━━━━━ TEXT PROVIDED
By Eric Hanushek, Dean T. Jamison, Eliot A. Jamison and Ludger Woessmann
It's not just going to school but learning that matters
Even before and certainly ever since the
1983 release of A Nation at Risk by the National Commission on Excellence in Education,
national economic competitiveness has been offered as a primary reason for
pushing school reform. The commission warned, “If only to keep and
improve on the slim competitive edge we still retain in world markets, we
must dedicate ourselves to the reform of our educational system for the
benefit of all—old and young alike, affluent and poor, majority and
minority.” Responding to these urgent words, the National Governors
Association, in 1989, pledged that U.S. students would lead the world in
math and science achievement by 2000.
According to the latest international math and science
assessment conducted by the Organisation of Economic Co-operation and
Development’s (OECD) Programme for International Student Assessment
(PISA) (see Figure 1), the United States remains a long distance from that
target. Rather than worrying about the consequences, some have begun to
question what all the fuss was about. Education researcher Gerald Bracey,
for example, has argued that no one has “provided any data on the
relationship between the economy’s health and the performance of
schools. Our long economic boom suggests there isn’t one—or
that our schools are better than the critics claim.”
Truth be told, the Bracey critique is not entirely
misplaced. Most commentators rely more on the commonsense understanding
that countries must have good schools to succeed economically rather than
presenting conclusive empirical evidence that connects what students learn
in school to what subsequently happens in a nation’s economy. Even
economists, the people who think the most systematically about the way in
which “human capital” affects a nation’s economic future,
have skirted the heart of the question by looking only at “school
attainment,” namely the average number of years students remain in
school.
Using average years of schooling as an indicator of a
country’s human capital has at least two major drawbacks. First and
foremost, the approach assumes that students in diverse school systems
around the world receive the same educational benefits from a year of
schooling. A year of schooling in Papua New Guinea and a year of schooling
in Japan are treated as equally productive. Second, this measure does not
account for learning that takes place outside the classroom—within
families, among peers, or via the Internet, for example.
A more direct measure of a country’s human
capital is the performance of students on tests in math and science,
something that might be called the average level of “cognitive
skills” among those entering a country’s work force. At one
time, internationally comparable information on student performance was not
available for a sufficient number of countries over a long enough period of
time to allow for systematic study, which is why economists relied upon the
less informative measures of school attainment. Now that test-score data
for many countries over an extended period of time are readily available,
it is possible to supplement measures of educational attainment with these
more direct measures of cognitive skills.
━━━━━━━━━━
━━━━━ DATA LISTING
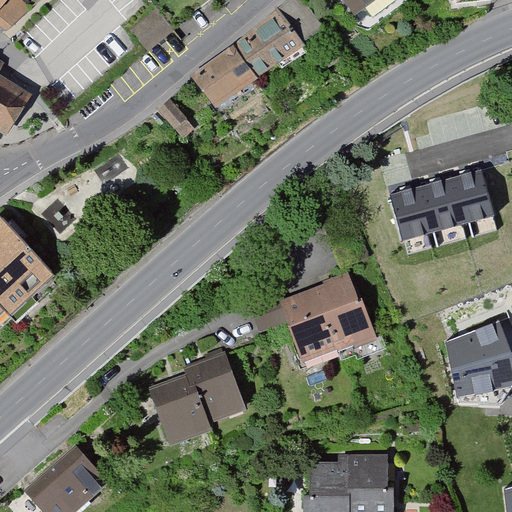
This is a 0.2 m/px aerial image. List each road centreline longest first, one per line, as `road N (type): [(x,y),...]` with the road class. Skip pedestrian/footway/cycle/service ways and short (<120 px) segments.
road 1 (tertiary): [(0,422),(234,212),(349,123),(399,88),(511,32)]
road 2 (residential): [(259,0),(125,109),(0,176)]
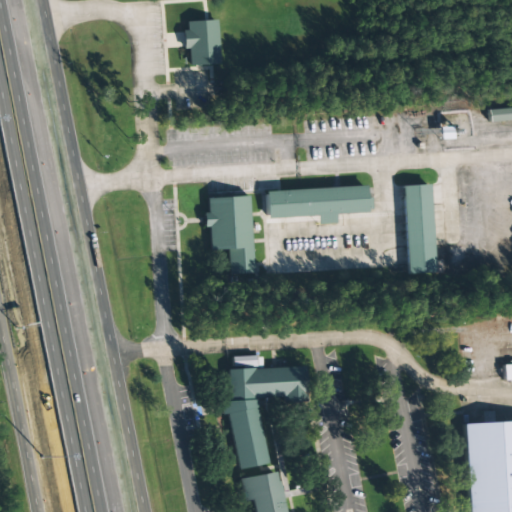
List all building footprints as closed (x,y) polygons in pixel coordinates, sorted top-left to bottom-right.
[(202,15),(203,24),(196,24),(197,41),(202,41),(203,58),(234,56),(231,13),(202,15)] [(216,20),(182,22),(183,50),(187,50),(187,66),(218,65),(216,20)] [(489,121),(511,120),(511,107),(489,109),(489,121)] [(414,180),(419,266),(447,265),(442,178),(414,180)] [(278,186),(280,212),(330,209),(330,218),(349,216),(349,206),(381,204),(379,180),(278,186)] [(401,186),(404,274),(432,273),(428,185),(401,186)] [(221,191),(222,206),(217,206),(218,221),(223,221),(224,242),(242,242),(243,266),(266,266),(264,189),(221,191)] [(239,364),(242,394),(234,395),(236,407),(242,406),(252,462),(283,456),(271,392),(295,391),(295,398),(324,396),(320,359),(279,362),(278,349),(245,351),(246,363),(239,364)] [(511,363),(501,364),(502,381),(511,380),(511,363)] [(511,511),(511,414),(474,417),(479,511),(511,511)] [(255,474),(259,494),(267,492),(270,511),(301,511),(294,476),(287,477),(286,468),(255,474)] [(282,511),(276,472),(238,479),(241,502),(250,500),(252,511),(282,511)]
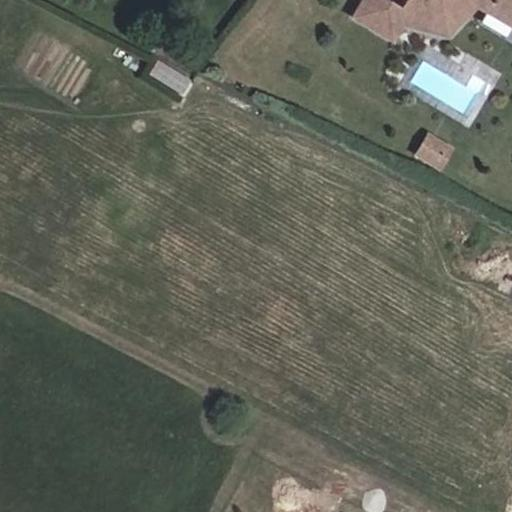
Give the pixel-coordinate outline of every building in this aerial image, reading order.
[(511,0),(439,0),(437,10),(425,0),(403,0),(397,12),(375,0),(364,0),(354,19),(389,40),(399,23),(402,18),(438,27),(445,25),(467,2),(473,5),(484,12),(491,0),(507,0),(511,2),(511,0)] [(511,2),(507,0),(491,0),(484,12),(511,27),(511,2)] [(438,27),(402,18),(399,23),(444,35),(473,5),(467,2),(445,25),(438,27)] [(188,82),(155,61),(147,75),(180,96),(188,82)] [(446,151),(425,138),(420,146),(441,159),(446,151)] [(441,159),(420,146),(415,155),(436,167),(441,159)]
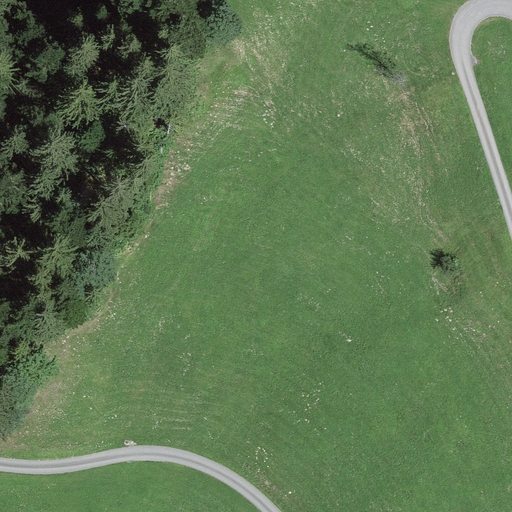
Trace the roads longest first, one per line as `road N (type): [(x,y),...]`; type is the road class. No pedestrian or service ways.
road 1 (track): [(0,464),(164,453),(229,479),(270,511)]
road 2 (track): [(511,220),(459,49),(469,15),(485,5),(511,7)]
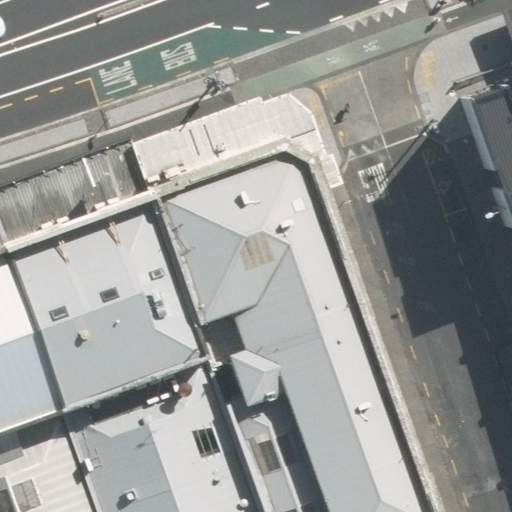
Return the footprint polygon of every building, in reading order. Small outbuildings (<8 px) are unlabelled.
[(511,4),(495,11),(511,59),(511,4)] [(511,64),(454,86),(511,251),(511,64)] [(0,196),(0,243),(147,191),(271,144),(301,157),(315,198),(345,184),(312,109),(287,93),(0,196)] [(271,144),(147,191),(205,356),(258,511),(417,511),(315,198),(301,157),(271,144)] [(205,356),(147,191),(0,243),(0,245),(54,407),(205,356)] [(0,426),(54,407),(0,245),(0,426)] [(258,511),(205,356),(54,407),(92,511),(258,511)] [(0,511),(92,511),(54,407),(0,426),(0,511)]
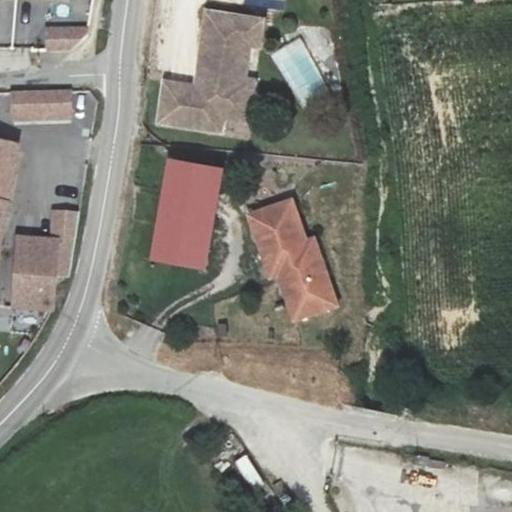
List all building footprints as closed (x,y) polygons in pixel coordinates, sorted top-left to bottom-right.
[(260,22),(206,14),(195,88),(164,84),(159,121),(214,129),(216,115),(247,120),(253,83),(244,81),(249,44),(257,45),(260,22)] [(90,26),(50,27),(50,47),(72,47),(88,34),(90,26)] [(14,91),(14,122),(70,121),(70,91),(14,91)] [(0,252),(18,145),(0,141),(0,252)] [(220,168),(167,160),(153,259),(206,267),(220,168)] [(292,200),(248,215),(269,277),(277,274),(292,319),(336,305),(314,240),(306,243),(292,200)] [(18,237),(14,307),(51,311),(54,276),(67,276),(78,212),(53,211),(52,238),(18,237)] [(245,455),(234,462),(253,491),(264,483),(245,455)]
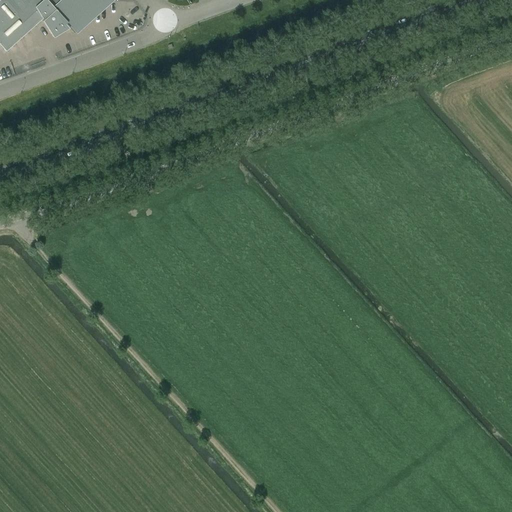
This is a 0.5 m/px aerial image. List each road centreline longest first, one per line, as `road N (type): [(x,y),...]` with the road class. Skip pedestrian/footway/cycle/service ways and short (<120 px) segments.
road 1 (unclassified): [(0,224),(511,36)]
road 2 (primary): [(0,175),(458,0)]
road 3 (unclassified): [(0,89),(171,21)]
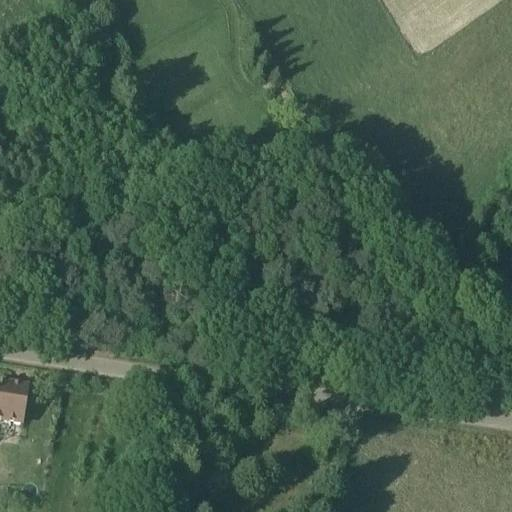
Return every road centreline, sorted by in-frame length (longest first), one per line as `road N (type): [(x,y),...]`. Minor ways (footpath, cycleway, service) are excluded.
road 1 (unclassified): [(0,350),(511,426)]
road 2 (track): [(511,337),(318,147)]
━━━━━━━━━━
▸ **WRITTEN TASK**
Continue the excerpt on student learning and national economic growth from its last sentence, carrying its argument forward in the same style.

▸ **OUTPUT FOR THIS EXERCISE**
In a series of studies conducted over several years,
the four of us have explored the role of both school attainment and
cognitive skills in economic growth. Beginning in the mid-1960s,
international agencies started conducting tests of students’
performance in mathematics and science at various grade levels. We used
performance on 12 of these standardized tests as rough measures of the
average level of cognitive skill in a given country. With this information,
we could assess how human capital relates to differences in economic growth
for 50 countries from 1960 to 2000, more countries over a longer period of
time than any previous study. We were also able to pay close attention to
institutional factors that influence economic growth, such as openness of
the economy and protection of property rights.
What we discovered gives credence to the concerns
expressed in A Nation at Risk. The level of cognitive skills of a nation’s students
has a large effect on its subsequent economic growth rate. Increasing the
average number of years of schooling attained by the labor force boosts the
economy only when increased levels of school attainment also boost
cognitive skills. In other words, it is not enough simply to spend more
time in school; something has to be learned there.
We also discovered that the size of the impact of
cognitive skills depends on whether a nation’s economy is open to
outside trade and other external influences. The more open the economy, the
more important it is that a country’s students are acquiring high
levels of cognitive skills. As the world becomes increasingly
interdependent or “flat,” to use New York Times columnist
Thomas Friedman’s familiar terminology, enhancing human capital will
become increasingly critical. As the world continues to change, the United
States can ill afford to rest easily on its past accomplishments.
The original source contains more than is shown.